### TEXT PROVIDED
# Barking Birdeater - S Crassipes



## tiesto (May 6, 2009)

just got back from my local t shop with this 1inch S Crassipes.. got a ruff care sheet but could do with some more info.. any one keep or kept this species.. ???

thanks


----------



## matto2k (Nov 30, 2006)

i keep mine the same as a cobalt blue seeing as there from tropical queensland. There the worst pet hole money can buy. and one of the most if not the most venomous T's available!! and i beleive get get rather large aswell seeing as they eat fulling grown rats and cain toads in the wild!


----------



## tiesto (May 6, 2009)

joy.. i love pet holes and therens noting more fab about getting a killer t  will be like feeding my snakes then when adult


----------



## elliot ness (Oct 5, 2008)

they sound nasty :2thumb: but we have a mutt so none of those for me :bash:
need to see pics of this


----------



## Steve 88 (Jan 21, 2008)

### MATERIAL PROVIDED
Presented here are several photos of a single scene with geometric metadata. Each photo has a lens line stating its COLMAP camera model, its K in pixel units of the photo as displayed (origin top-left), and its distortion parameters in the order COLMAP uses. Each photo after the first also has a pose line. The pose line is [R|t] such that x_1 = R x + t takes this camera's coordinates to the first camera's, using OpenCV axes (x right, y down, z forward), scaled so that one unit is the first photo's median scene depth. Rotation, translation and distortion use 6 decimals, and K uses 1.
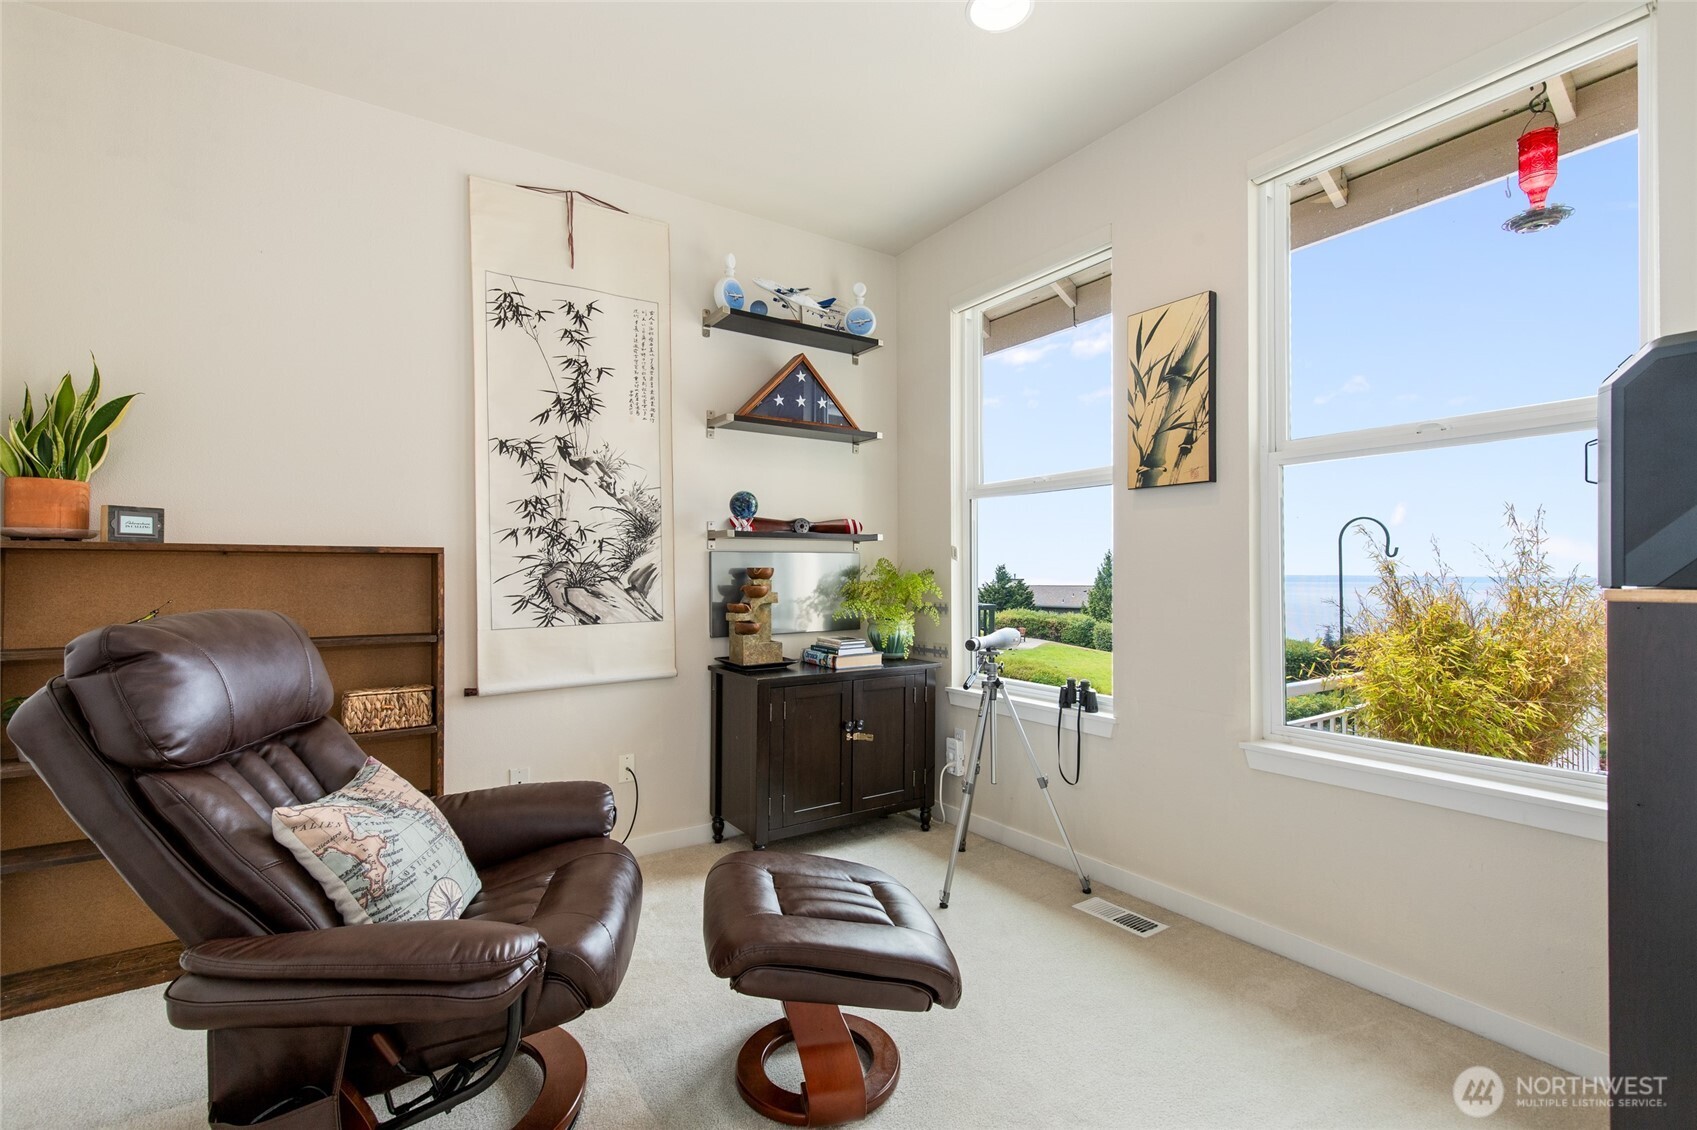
lens RADIAL K [[759.2, 0, 857.8], [0, 759.2, 573.1], [0, 0, 1]] dist [0.005737, -0.000879]
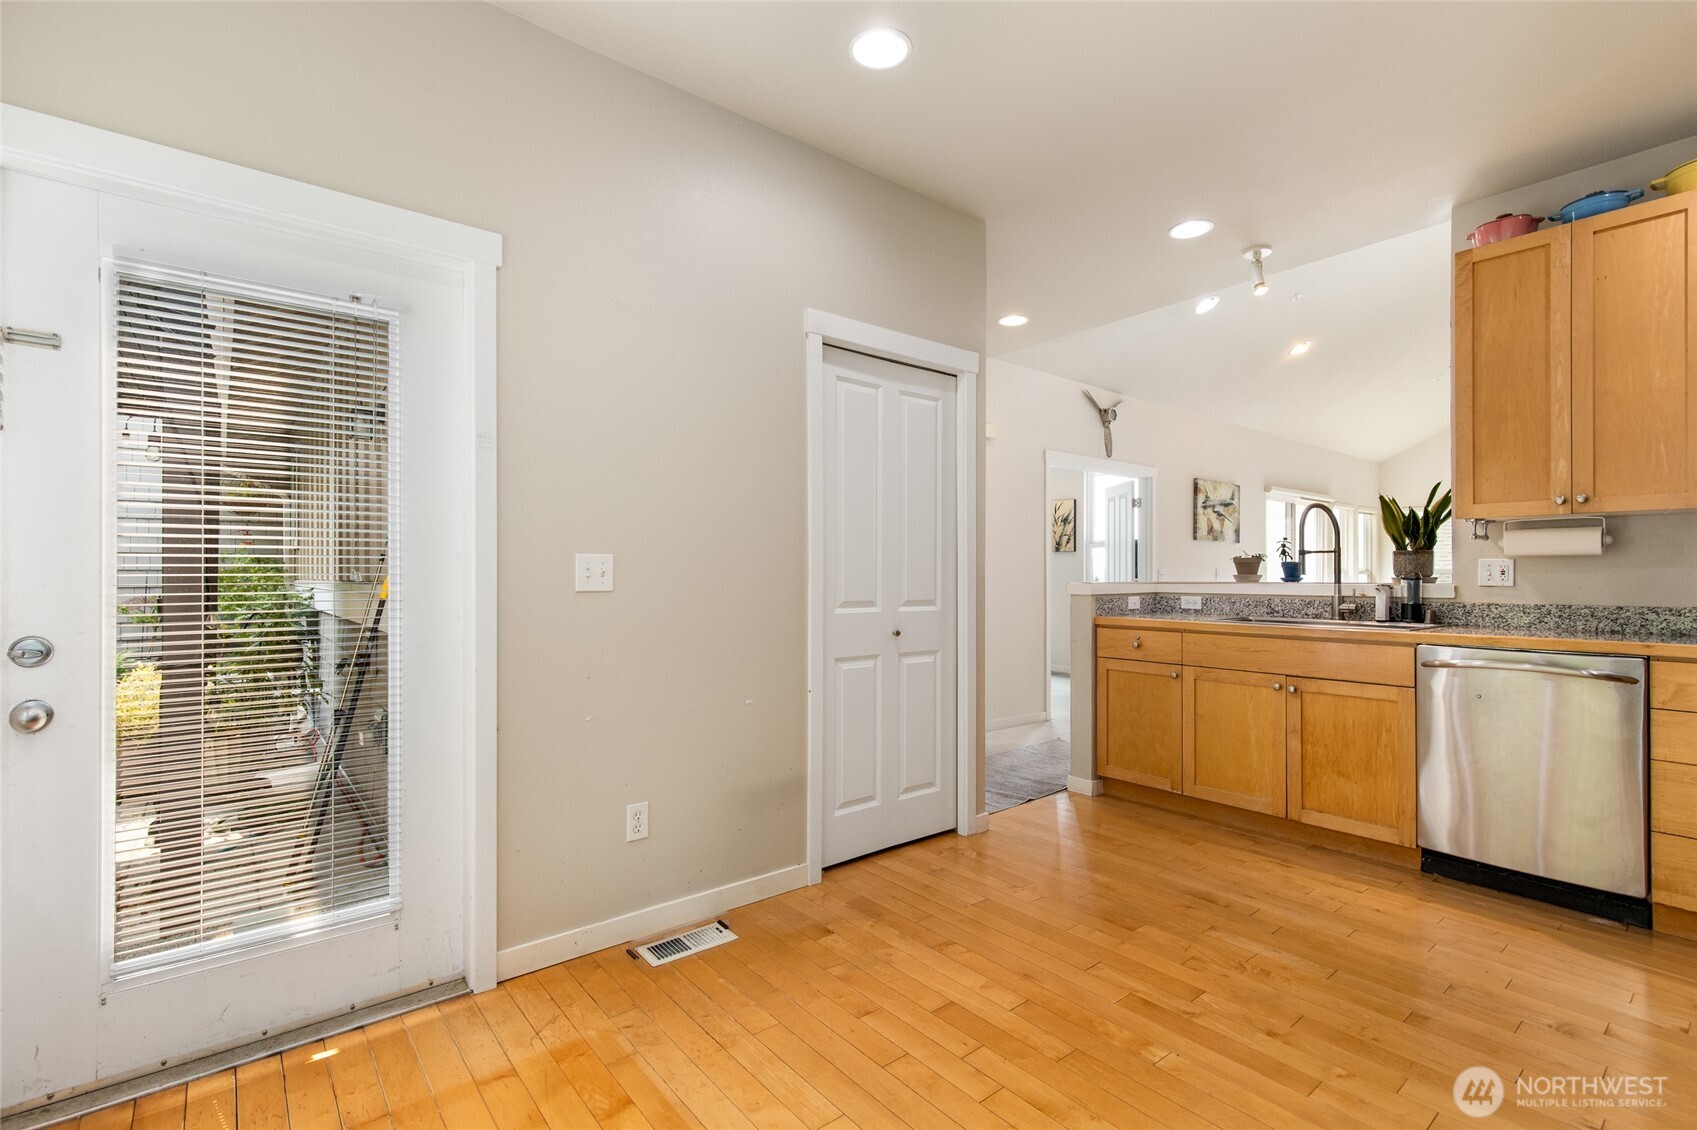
lens RADIAL K [[759.2, 0, 847.5], [0, 759.2, 572.0], [0, 0, 1]] dist [0.005737, -0.000879]
pose [[0.996985, 0.001988, 0.077563, -0.719039], [-0.001790, 0.999995, -0.002625, -0.005933], [-0.077568, 0.002478, 0.996984, -2.027684]]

### USING THE INFORMATION
a) From the barking birdeater thread, copy the passage starting at "joy.. i love" and ending at "(Oct 5, 2008)".
b) Answer these questions using the barking birdeater thread:
(i) How big was the S Crassipes that tiesto brought back from the shop?
(ii) Which other tarantula does matto2k say they keep theirs the same as?
(iii) What does elliot ness have that means none of these spiders for them?

### ANSWERS BY TASK
a)
joy.. i love pet holes and therens noting more fab about getting a killer t  will be like feeding my snakes then when adult


----------



## elliot ness (Oct 5, 2008)

b)
(i) 1 inch
(ii) A cobalt blue
(iii) A mutt